La temperatura della Terra aumenta di circa un grado ogni 30 metri di profondità. Nelle zone geologicamente attive, come quelle vulcaniche, il gradiente è ancora maggiore. Oggi in tutto il mondo circa 130 impianti utilizzano il vapore acqueo proveniente dal sottosuolo a fini energetici. L'Islanda è il paese dove si dà maggiore importanza alla geotermia, grazie all'abbondanza di questa risorsa. Come per altre fonti cosiddette alternative, il recupero e l'utilizzazione del calore contenuto nella crosta terrestre ha assunto maggiore importanza in seguito all'esigenza di diversificare le fonti di energia.

    Quella geotermica è una fonte energetica a erogazione continua e indipendente da condizionamenti climatici, ma essendo difficilmente trasportabile, è utilizzata per usi prevalentemente locali.
    La risorsa geotermica risulta costituita da acque sotterranee che, venendo a contatto con rocce ad alte temperature, si riscaldano e in alcuni casi vaporizzano. A causa dell'esaurimento che dopo un certo numero di anni possono subire i campi geotermici, sono stati avviati esperimenti per tentare operazioni di ricarica.
    Un interessante uso delle acque geotermiche a basse temperature è costituito dall'innaffiamento delle colture di serra o all'irrigazione a effetto climatizzante, in grado di garantire le produzioni agricole anche nei paesi freddi.


Energia dalle biomasse

La legna sotto forma di combustibile è la biomassa di gran lunga più importante. Nel Sud della Terra l'80% della popolazione se ne serve quotidianamente per la produzione di energia.

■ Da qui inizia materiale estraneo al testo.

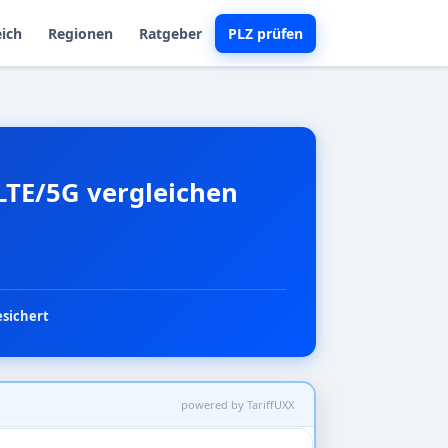
eich
Regionen
Ratgeber
PLZ prüfen
LTE/5G vergleichen
esichert
powered by TariffUXX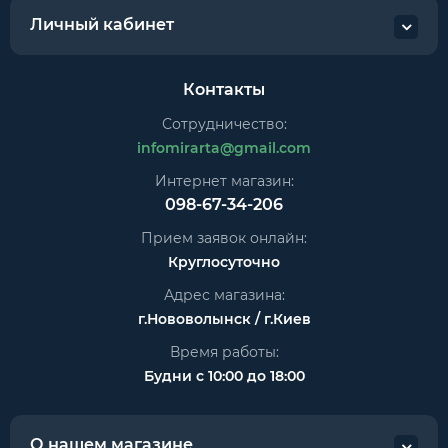
Личный кабинет
Контакты
Сотрудничество:
infomirarta@gmail.com
Интернет магазин:
098-67-34-206
Прием заявок онлайн:
Круглосуточно
Адрес магазина:
г.Нововолынск / г.Киев
Время работы:
Будни с 10:00 до 18:00
О нашем магазине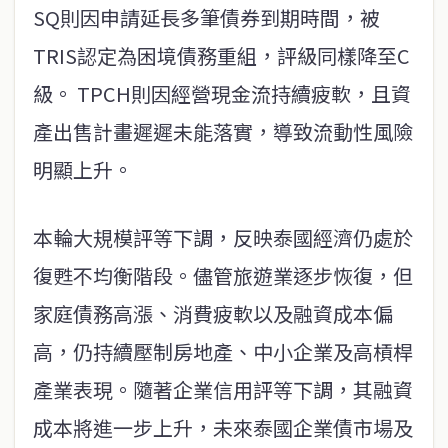
SQ則因申請延長多筆債券到期時間，被
TRIS認定為困境債務重組，評級同樣降至C
級。 TPCH則因經營現金流持續疲軟，且資
產出售計畫遲遲未能落實，導致流動性風險
明顯上升。
本輪大規模評等下調，反映泰國經濟仍處於
復甦不均衡階段。儘管旅遊業逐步恢復，但
家庭債務高漲、消費疲軟以及融資成本偏
高，仍持續壓制房地產、中小企業及高槓桿
產業表現。隨著企業信用評等下調，其融資
成本將進一步上升，未來泰國企業債市場及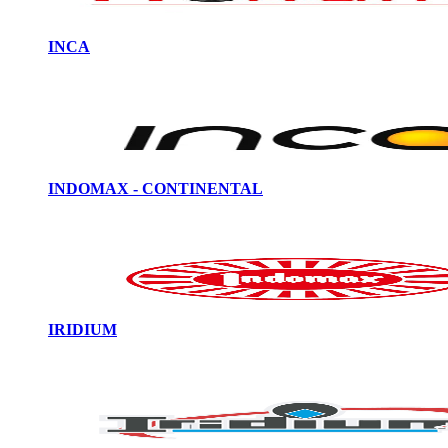
INCA
INDOMAX - CONTINENTAL
IRIDIUM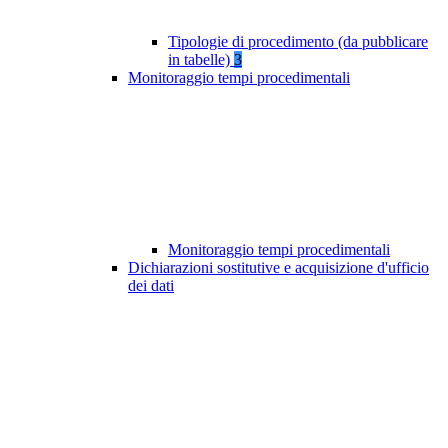
Tipologie di procedimento (da pubblicare
in tabelle)
3
Monitoraggio tempi procedimentali
Monitoraggio tempi procedimentali
Dichiarazioni sostitutive e acquisizione d'ufficio
dei dati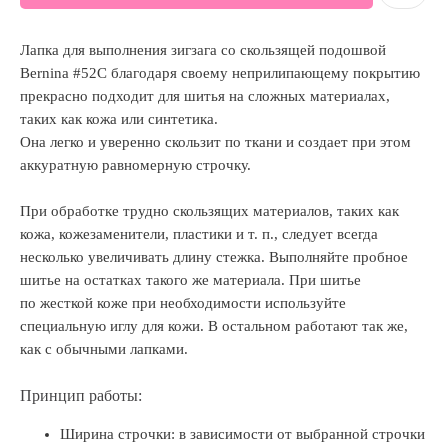
Лапка для выполнения зигзага со скользящей подошвой
Bernina #52C благодаря своему неприлипающему покрытию
прекрасно подходит для шитья на сложных материалах,
таких как кожа или синтетика.
Она легко и уверенно скользит по ткани и создает при этом
аккуратную равномерную строчку.
При обработке трудно скользящих материалов, таких как
кожа, кожезаменители, пластики и т. п., следует всегда
несколько увеличивать длину стежка. Выполняйте пробное
шитье на остатках такого же материала. При шитье
по жесткой коже при необходимости используйте
специальную иглу для кожи. В остальном работают так же,
как с обычными лапками.
Принцип работы:
Ширина строчки: в зависимости от выбранной строчки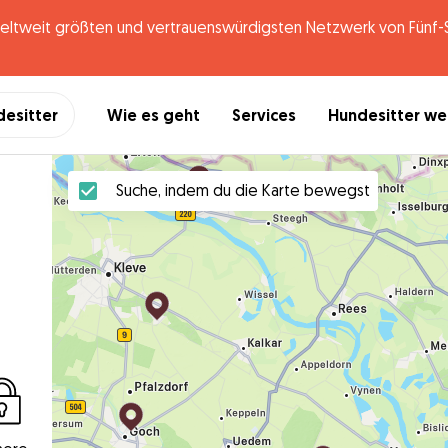
tweit größten und vertrauenswürdigsten Netzwerk von Fünf-St
desitter
Wie es geht
Services
Hundesitter w
Suche, indem du die Karte bewegst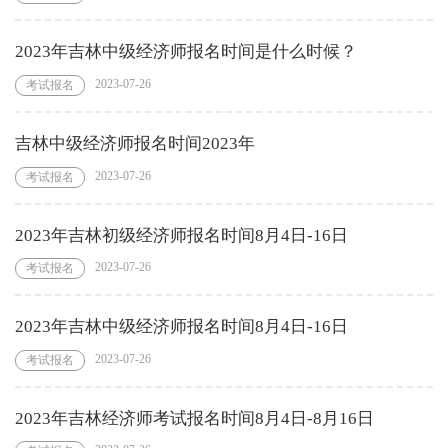
2023年吉林中级经济师报名时间是什么时候？
2023-07-26
考试报名
吉林中级经济师报名时间2023年
2023-07-26
考试报名
2023年吉林初级经济师报名时间8月4日-16日
2023-07-26
考试报名
2023年吉林中级经济师报名时间8月4日-16日
2023-07-26
考试报名
2023年吉林经济师考试报名时间8月4日-8月16日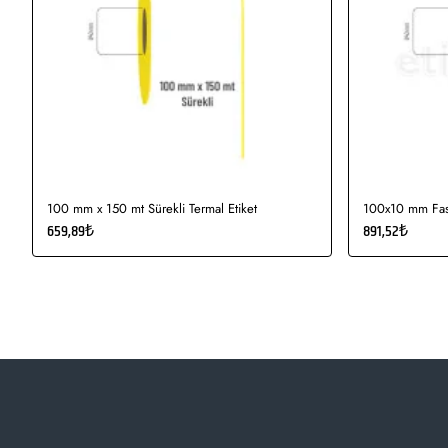
100 mm x 150 mt Sürekli Termal Etiket
100x10 mm Fast
659,89₺
891,52₺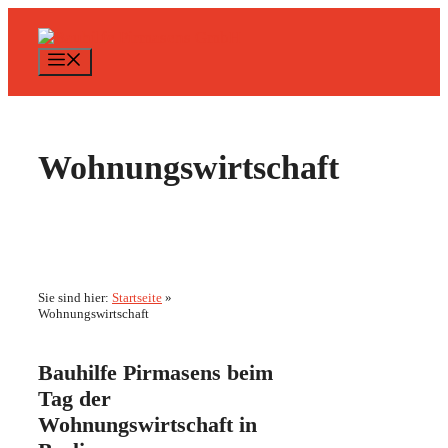
Zum
Inhalt
springen
Menü
Wohnungswirtschaft
Sie sind hier:
Startseite
»
Wohnungswirtschaft
Bauhilfe Pirmasens beim
Tag der
Wohnungswirtschaft in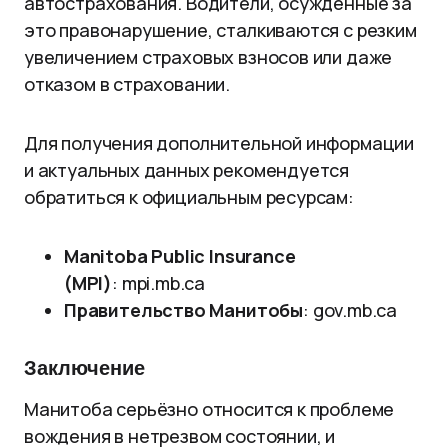
автострахования. Водители, осуждённые за
это правонарушение, сталкиваются с резким
увеличением страховых взносов или даже
отказом в страховании.
Для получения дополнительной информации
и актуальных данных рекомендуется
обратиться к официальным ресурсам:
Manitoba Public Insurance
(MPI)
:
mpi.mb.ca
Правительство Манитобы
:
gov.mb.ca
Заключение
Манитоба серьёзно относится к проблеме
вождения в нетрезвом состоянии, и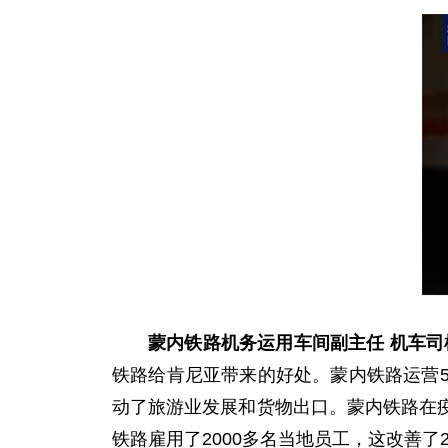
蒙内铁路机务运用车间副主任 机车司
铁路给肯尼亚带来的好处。蒙内铁路运营
动了旅游业发展和货物出口。蒙内铁路在
铁路雇用了2000多名当地员工，这改善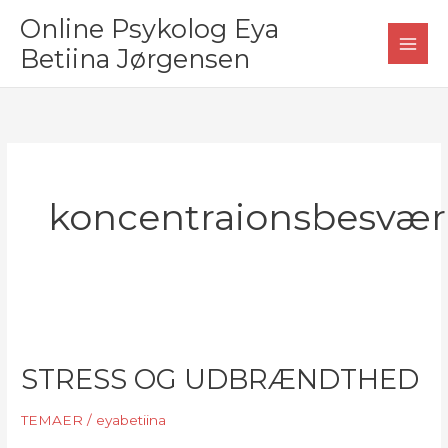
Gå
Online Psykolog Eya
til
Betiina Jørgensen
indholdet
koncentraionsbesvær
STRESS OG UDBRÆNDTHED
TEMAER
/
eyabetiina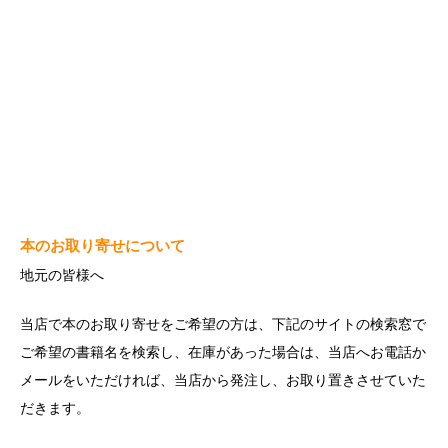
本のお取り寄せについて
地元の皆様へ
当店で本のお取り寄せをご希望の方は、下記のサイトの検索窓で
ご希望の書籍名を検索し、在庫があった場合は、当店へお電話か
メールをいただければ、当店から発注し、お取り置きさせていた
だきます。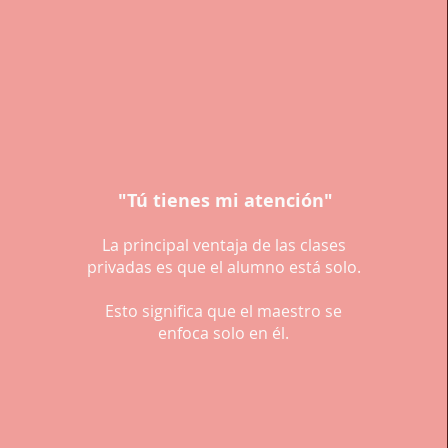
"Tú tienes mi atención"
La principal ventaja de las clases
privadas es que el alumno está solo.
Esto significa que el maestro se
enfoca solo en él.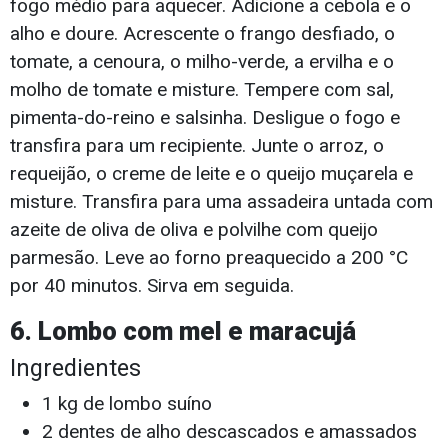
fogo médio para aquecer. Adicione a cebola e o
alho e doure. Acrescente o frango desfiado, o
tomate, a cenoura, o milho-verde, a ervilha e o
molho de tomate e misture. Tempere com sal,
pimenta-do-reino e salsinha. Desligue o fogo e
transfira para um recipiente. Junte o arroz, o
requeijão, o creme de leite e o queijo muçarela e
misture. Transfira para uma assadeira untada com
azeite de oliva de oliva e polvilhe com queijo
parmesão. Leve ao forno preaquecido a 200 °C
por 40 minutos. Sirva em seguida.
6. Lombo com mel e maracujá
Ingredientes
1 kg de lombo suíno
2 dentes de alho descascados e amassados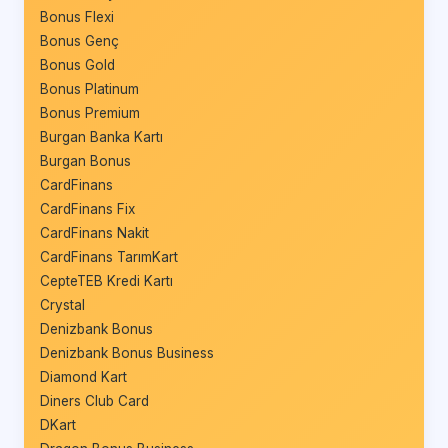
Bonus Flexi
Bonus Genç
Bonus Gold
Bonus Platinum
Bonus Premium
Burgan Banka Kartı
Burgan Bonus
CardFinans
CardFinans Fix
CardFinans Nakit
CardFinans TarımKart
CepteTEB Kredi Kartı
Crystal
Denizbank Bonus
Denizbank Bonus Business
Diamond Kart
Diners Club Card
DKart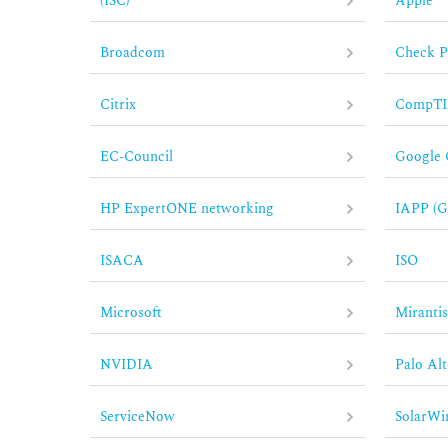
(ISC)²
Apple
Broadcom
Check P
Citrix
CompT
EC-Council
Google 
HP ExpertONE networking
IAPP (
ISACA
ISO
Microsoft
Miranti
NVIDIA
Palo Al
ServiceNow
SolarWi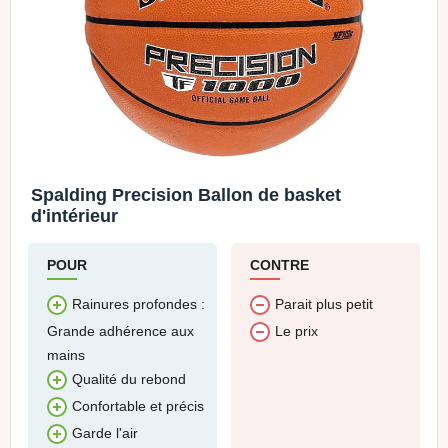
Spalding Precision Ballon de basket
d'intérieur
POUR
CONTRE
Rainures profondes :
Parait plus petit
Grande adhérence aux
Le prix
mains
Qualité du rebond
Confortable et précis
Garde l'air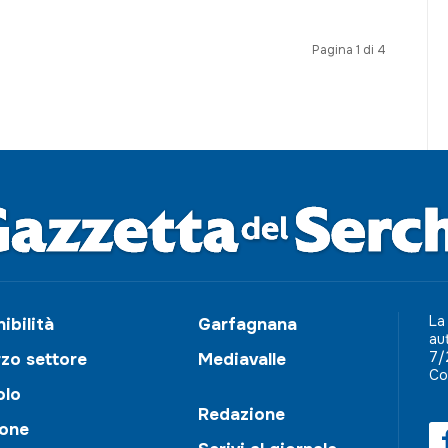
Pagina 1 di 4
La
ibilità
Garfagnana
au
7/
rzo settore
Mediavalle
Co
olo
Redazione
ione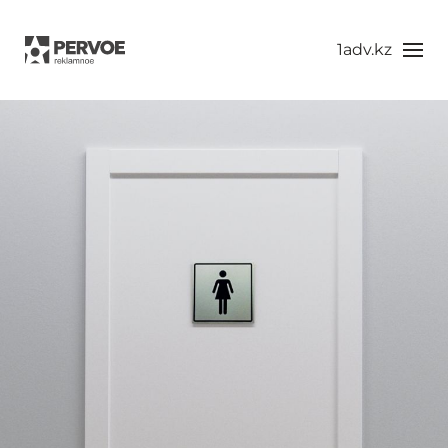
1adv.kz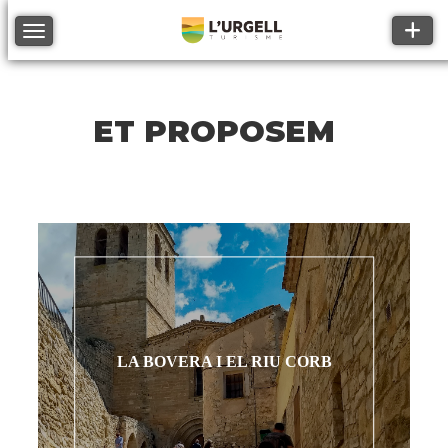
Toggle
Toggle navigation
ET PROPOSEM
LA BOVERA I EL RIU CORB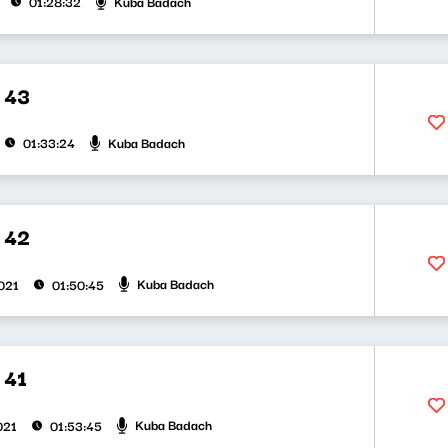
Kuba Badach
01:28:32
 43
Kuba Badach
01:33:24
 42
Kuba Badach
2021
01:50:45
 41
Kuba Badach
021
01:53:45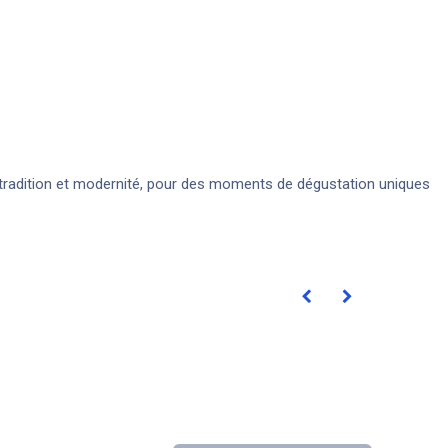
 tradition et modernité, pour des moments de dégustation uniques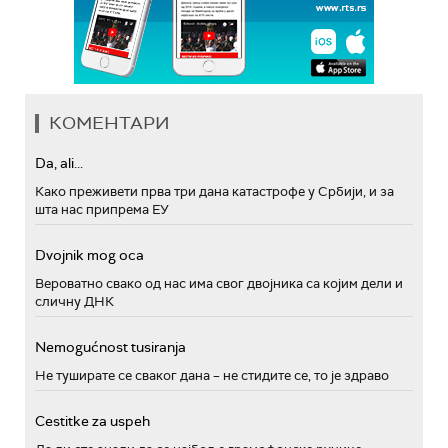
КОМЕНТАРИ
Da, ali...
Како преживети прва три дана катастрофе у Србији, и за
шта нас припрема ЕУ
Dvojnik mog oca
Вероватно свако од нас има свог двојника са којим дели и
сличну ДНК
Nemogućnost tusiranja
Не туширате се сваког дана – не стидите се, то је здраво
Cestitke za uspeh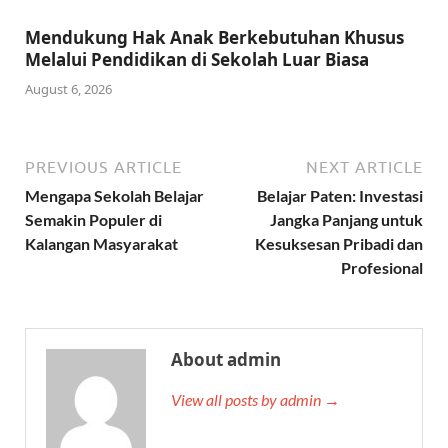
Mendukung Hak Anak Berkebutuhan Khusus
Melalui Pendidikan di Sekolah Luar Biasa
August 6, 2026
PREVIOUS ARTICLE
NEXT ARTICLE
Mengapa Sekolah Belajar
Belajar Paten: Investasi
Semakin Populer di
Jangka Panjang untuk
Kalangan Masyarakat
Kesuksesan Pribadi dan
Profesional
About admin
View all posts by admin →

    La biomassa costituisce una risorsa rinnovabile e inesauribile, a patto che essa venga sfruttata non oltrepassando il ritmo di rinnovamento biologico. Altri limiti sono rappresentati dall'estensione delle superfici coltivate e dai vincoli climatici che condizionano la crescita delle diverse specie.
    Le biomasse hanno origini differenti:

  • da boschi e foreste naturali,
  • da piante coltivate  appositamente per scopi energetici,
  • dai residui altrimenti inutilizzabili di produzioni destinate all'alimentazione umana o animale,
  • da rifiuti organici.

    In relazione alla loro natura e composizione, le biomasse possono essere convertite in combustibili di vario tipo attraverso tre principali sistemi:

  • la gassificazione, che consiste nel sottoporre le biomasse a processi di fermentazione anaerobica, dai quali si ottiene il biogas, una miscela di metano e anidride carbonica;
  • la conversione biologica ad alcoli: l'amido viene demolito a glucosio e poi sottoposto all'azione di microrganismi, che operano la fermentazione alcolica; l'alcol è un ottimo carburante, ed è meno inquinante dei derivati del petrolio;
  • la combustione diretta: il calore prodotto può essere convertito in energia elettrica.

    Attualmente la biomassa rappresenta una fonte energetica importante solo nei paesi in via di sviluppo (v. impatto ambientale); quasi trascurabile è, invece, la funzione che essa svolge nei paesi industrializzati.